Rowley was the chairman of the National Wild Deer Task Force. He said in south-east New South Wales the deer problem had reduced the stocking rate on farms, especially in dry years. He said land managers spend tens of thousands of dollars a year just to manage deer populations.

“A lot of farmers and other land managers I work with see them as the next rabbit plague,” he said.

Under the draft strategy, released on Wednesday, large deer populations along the east coast that are already too large to eradicate would be controlled through measures such as aerial culling to keep their numbers at manageable levels.

A national “containment buffer zone” would be mapped to prevent the establishment of significant new populations in Queensland, New South Wales and Victoria and to prevent populations in South Australia and eastern Tasmania from spread westward. The objective is to eradicate deer entering the buffer zone. Small wild deer populations beyond the containment zone would also be eradicated.

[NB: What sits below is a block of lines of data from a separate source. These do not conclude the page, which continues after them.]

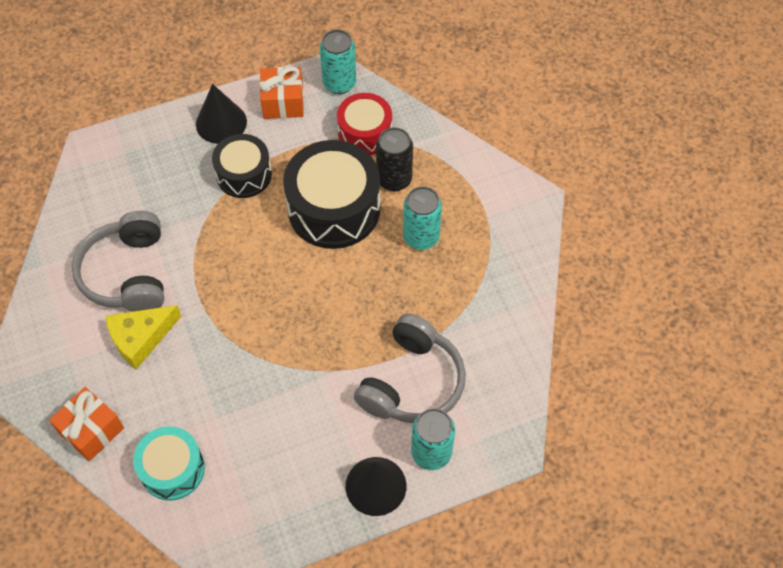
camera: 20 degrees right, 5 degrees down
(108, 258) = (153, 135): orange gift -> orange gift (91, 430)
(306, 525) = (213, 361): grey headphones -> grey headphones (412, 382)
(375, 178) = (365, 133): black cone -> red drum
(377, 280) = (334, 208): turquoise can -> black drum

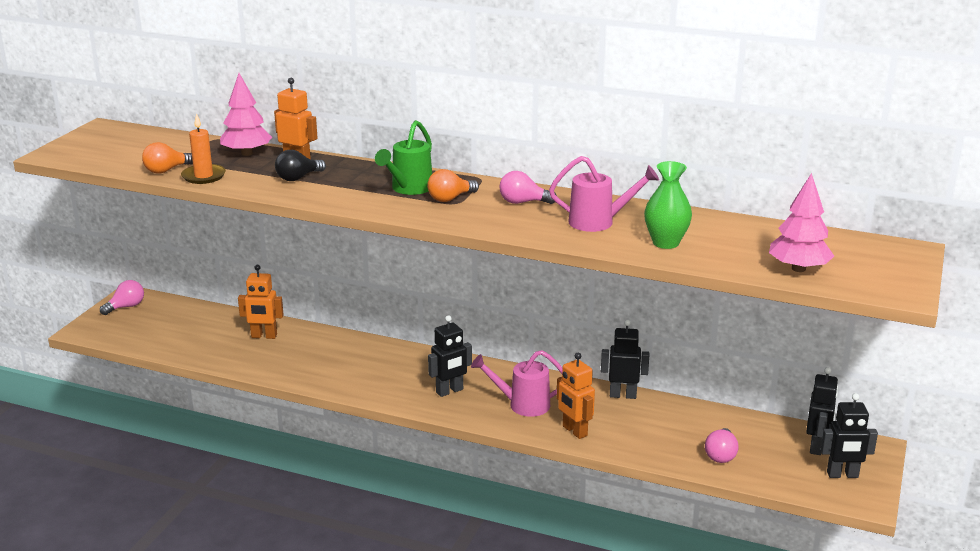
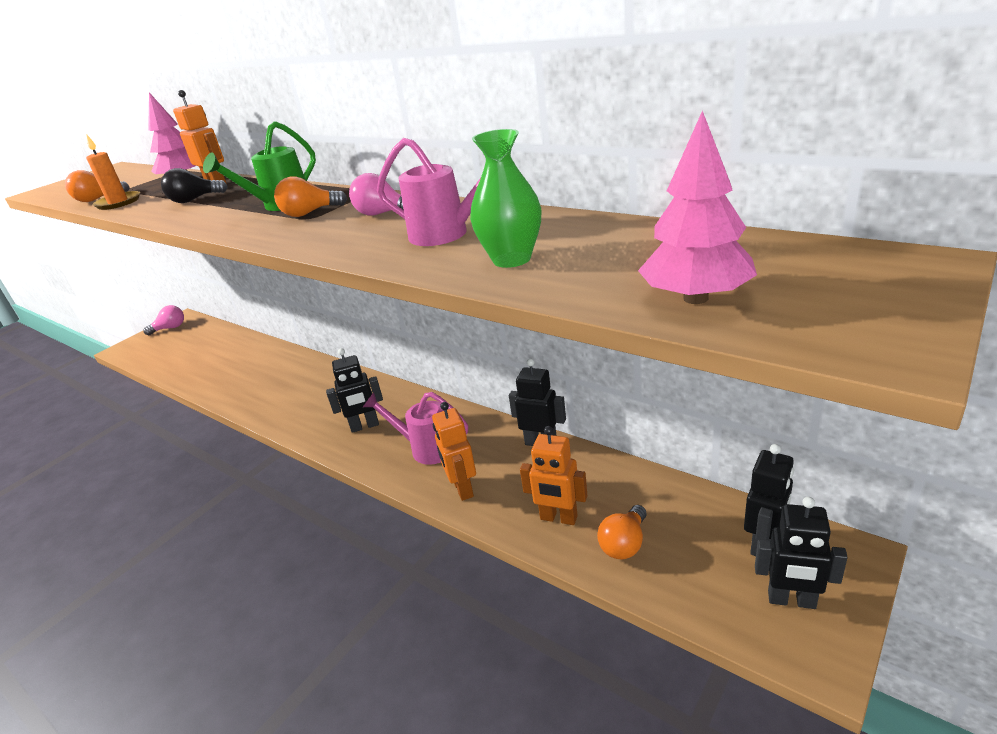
camera: 20 degrees right, 5 degrees up
(264, 336) = (248, 358): orange robot -> orange robot (558, 518)
(721, 455) = (624, 544): pink light bulb -> orange light bulb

As a third measure, governments would develop – or re-evaluate – specific plans to reduce deer at important environmental and cultural sites, such as wetlands and Ramsar heritage sites.

Rowley said that for the national strategy to succeed, it would require the cooperation of all land managers.

Cox said this includes the state governments of Victoria and Tasmania, “where deer are still legally protected as game for hunters, reflecting an outdated and early colonial attitude towards this pest”.

New South Wales, Queensland, Western Australia, South Australia, the Northern Territory and the ACT all recognize deer as a wild pest.

“Implementing this national plan is our best chance of avoiding wall-to-wall deer across the continent,” Cox said.

The plan is open for public consultation until March 20.